News brings readers to The Tab, and if you are looking for a career in journalism, this is the best place to learn.

Writing up a story is only 10% of the work of a news reporter. Most of the effort comes in gathering the information needed to form the words.

If you are working on a story, try to meet the people involved face-to-face. A story is made by its quotes and you will get much more from someone if you talk to them directly. If you hear about a newsworthy event (e.g. a flood) leave your house and go there. You might get a good photo as well.

The next best option is to use your phone. If you can’t get somewhere in person, call as many people as you can. Someone always knows something, and good reporting is about persistence. You may have to use Facebook and Twitter to find the numbers you need, but don’t shy away from talking to people.

Never rely on emails, Facebook or Twitter as your preferred method of interviewing people. You won’t get snappy quotes as your contact will have too much time to prepare their answers. Email interviews sound scripted and don’t say anything interesting. Use them as a last resort if you can’t speak to someone any other way.

Talking to strangers can be a bit nerve-wracking at first. If you’re nervous, cover the story with a partner. The more you practice the more comfortable you’ll feel. Newspapers and magazines hire the people who are used to doing these things, so it’s well worth starting now. Getting a good story is a buzz and you should enjoy it.

Interviews are the basis for most good news stories. We’re not just talking about sit-down interviews here. Most of the time an interview will consist of grabbing someone for literally one minute. Don’t be afraid to hassle them, you are a reporter and the worst that can happen is they walk off.
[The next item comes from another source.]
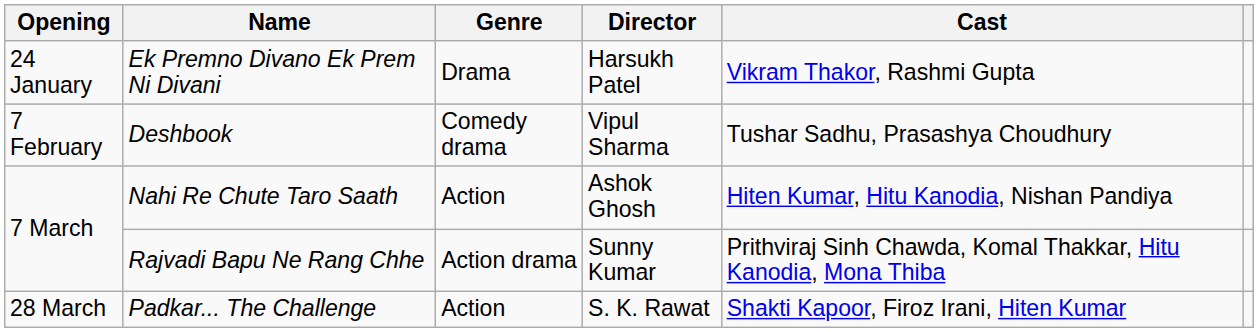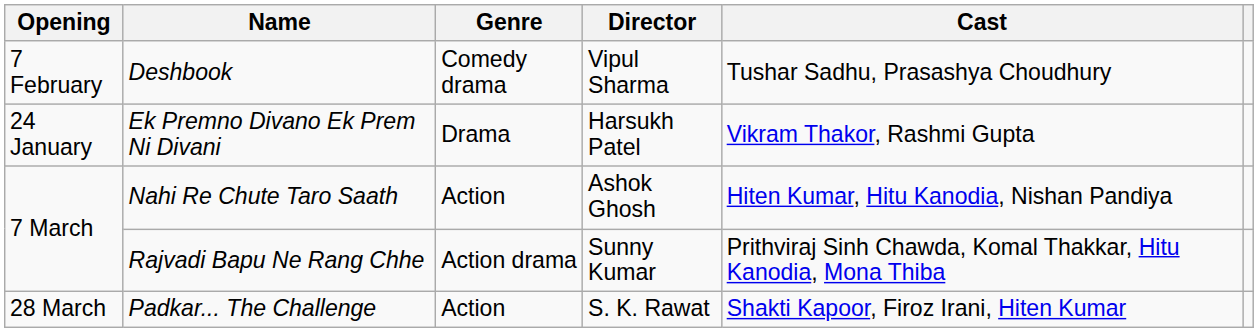rows swapped: Ek Premno Divano Ek Prem Ni Divani <-> Deshbook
If you have a chance to speak to someone famous who is visiting your uni, don’t just do a straight interview with them. Ask them funny and provocative things, and enjoy it.

Which is the more enticing headline?: “Jessie J: Cambridge boys are posh and ugly” or “Interview: Jessie J”. Always ask yourself how you can find a line which interests people at your uni.

Interviews are also a way of finding a new line on an existing story. If someone has been thrown out of the university, get quotes from them, their friends or the bigwigs who threw them out. That’s your follow-up line.

It can feel like there is no news out there – but really most news in the papers is manufactured. Take a look at stories on The Tab and in rival papers and think about how you can take them on with a new line. For example, if a favourite nightclub is closing down, speak to the owner, the manager, promoters, famous ex-students who went there. One of them will have something interesting to say about it.

Don’t worry if you are nervous, everyone feels the same way when they are starting out. The reward is big if things go well, and if they don’t, who cares?

What readers want in a news story:

  • A human interest angle. Students love hearing about names around campus. Always focus your stories on the people involved.
  • Great quotes. If someone says something funny or outrageous, it’s always going to be more interesting to read than a bland press release statement.
  • Great pictures. These add so much to a story. Always try to get the faces of the people involved to add to your human interest angle. Smartphone cameras are easily high enough quality. If you get a video, even better.